### Exercises in interpreting charts
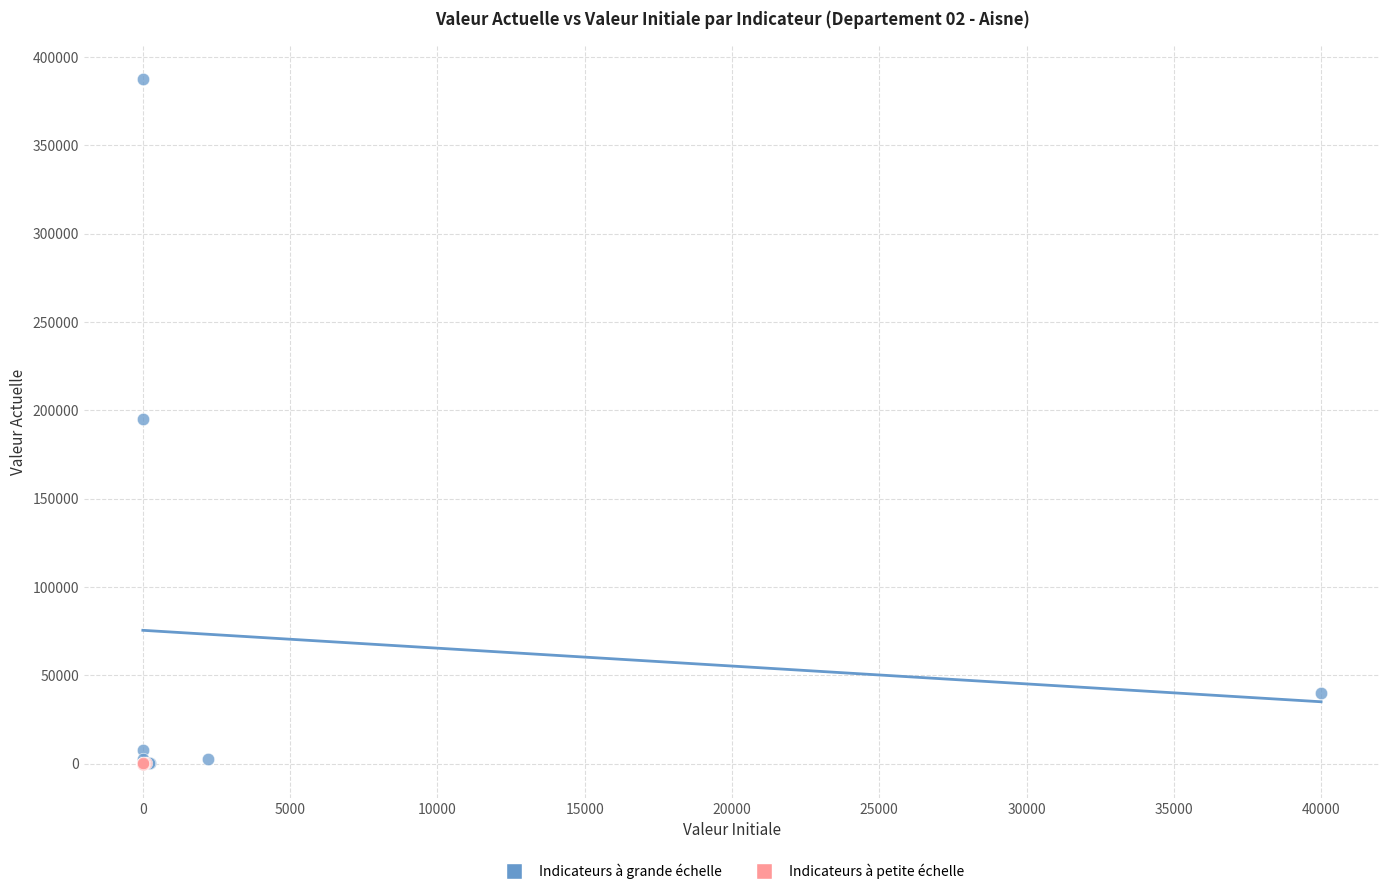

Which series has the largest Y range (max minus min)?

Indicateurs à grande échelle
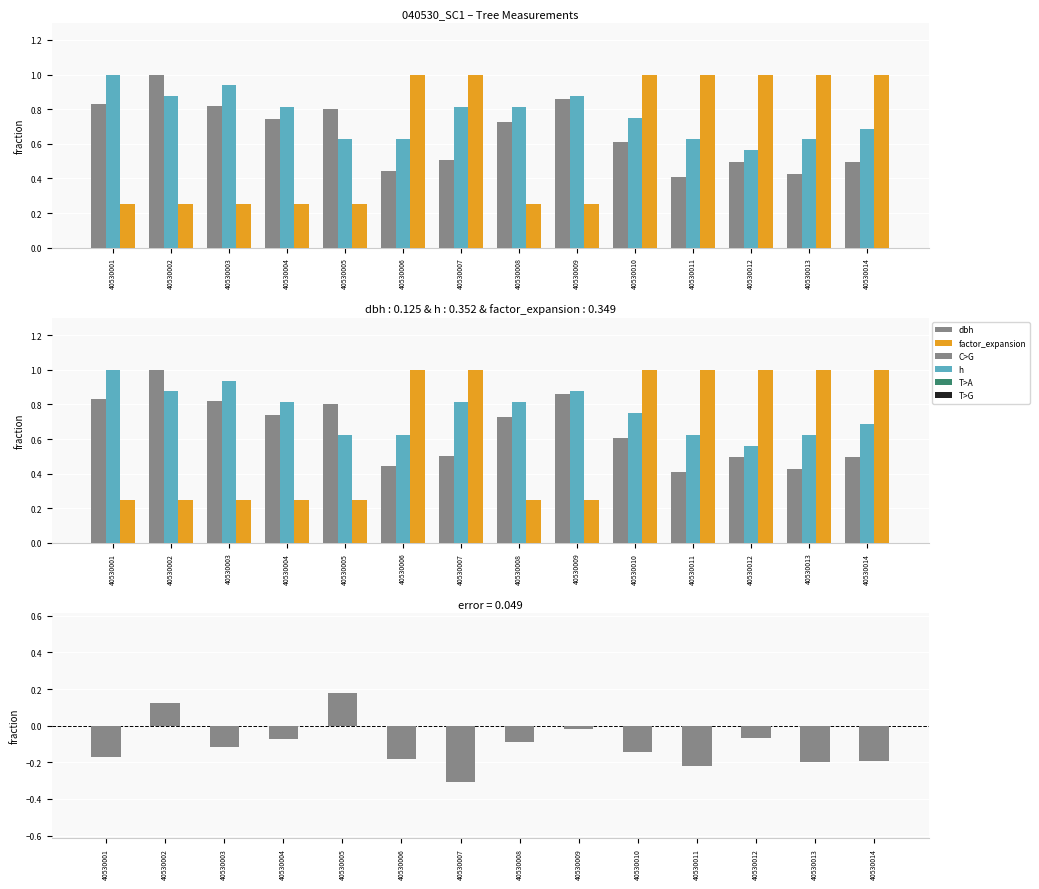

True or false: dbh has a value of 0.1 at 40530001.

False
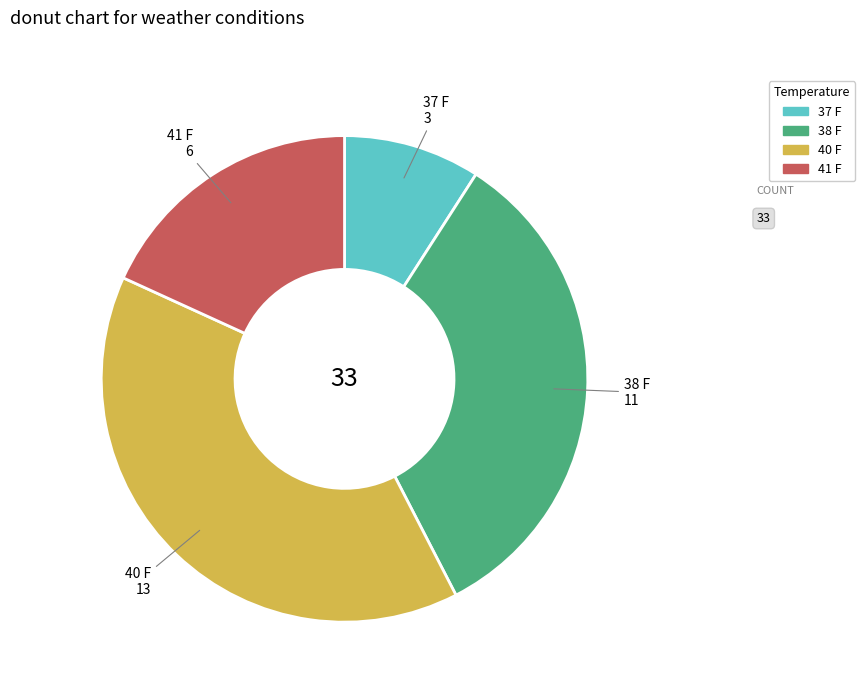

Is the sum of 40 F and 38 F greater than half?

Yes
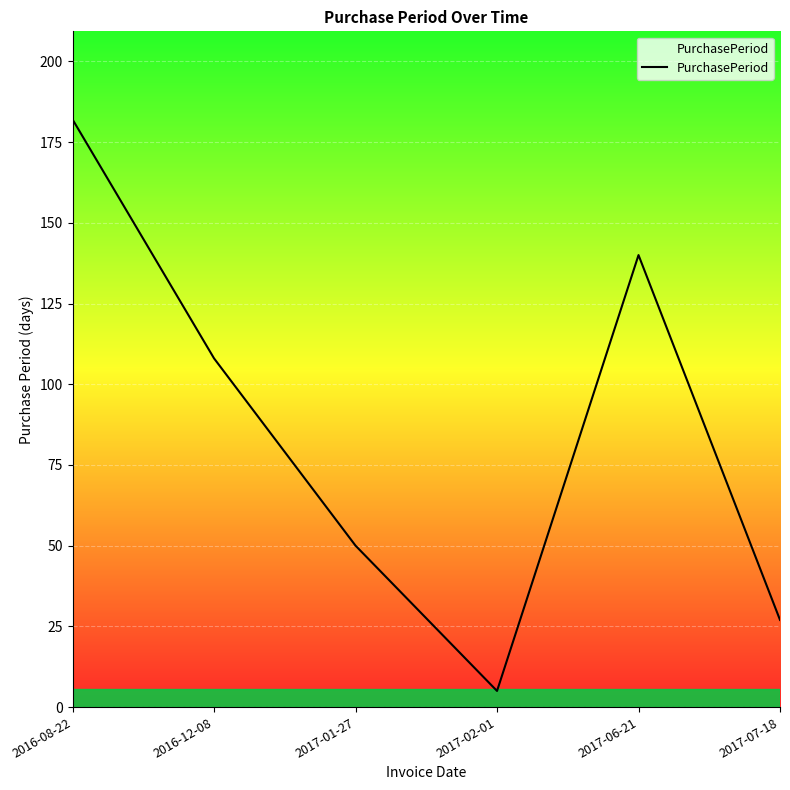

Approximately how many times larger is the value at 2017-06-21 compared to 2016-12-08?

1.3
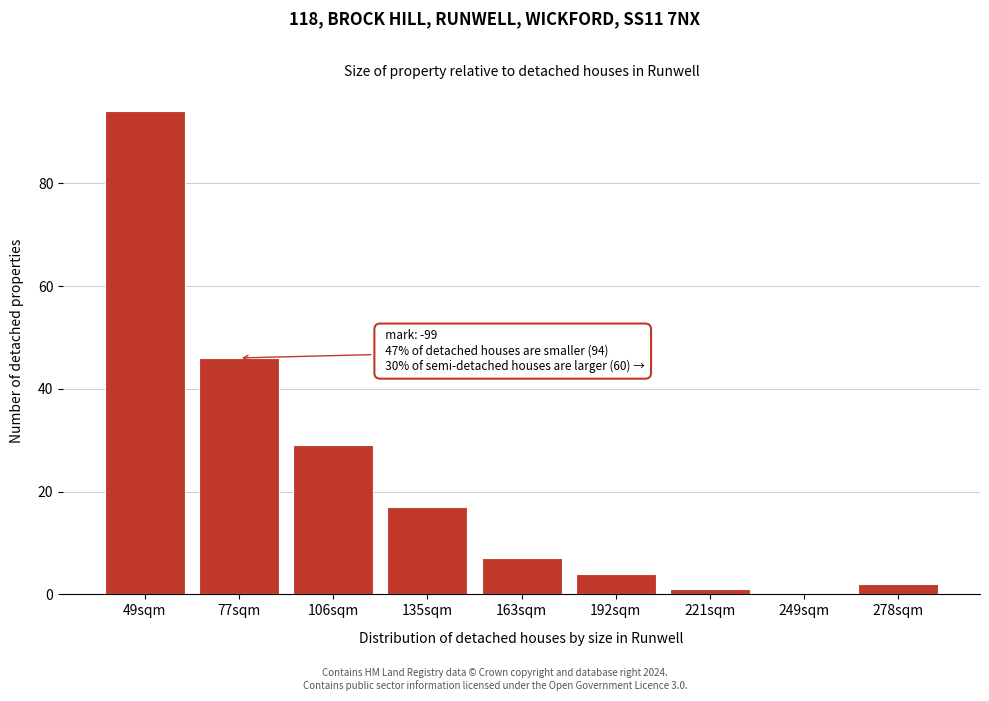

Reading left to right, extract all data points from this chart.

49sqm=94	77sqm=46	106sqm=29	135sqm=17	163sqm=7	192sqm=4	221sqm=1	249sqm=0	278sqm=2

### TASK STATEMENT
Turn the lines above into a JSON list of strings, one string per line, skipping blank lines. Leave out the pictures.

### FINISHED EXERCISE
[
  "Which series has the largest Y range (max minus min)?",
  "Indicateurs à grande échelle",
  "True or false: dbh has a value of 0.1 at 40530001.",
  "False",
  "Is the sum of 40 F and 38 F greater than half?",
  "Yes",
  "Approximately how many times larger is the value at 2017-06-21 compared to 2016-12-08?",
  "1.3",
  "Reading left to right, extract all data points from this chart.",
  "49sqm=94\t77sqm=46\t106sqm=29\t135sqm=17\t163sqm=7\t192sqm=4\t221sqm=1\t249sqm=0\t278sqm=2"
]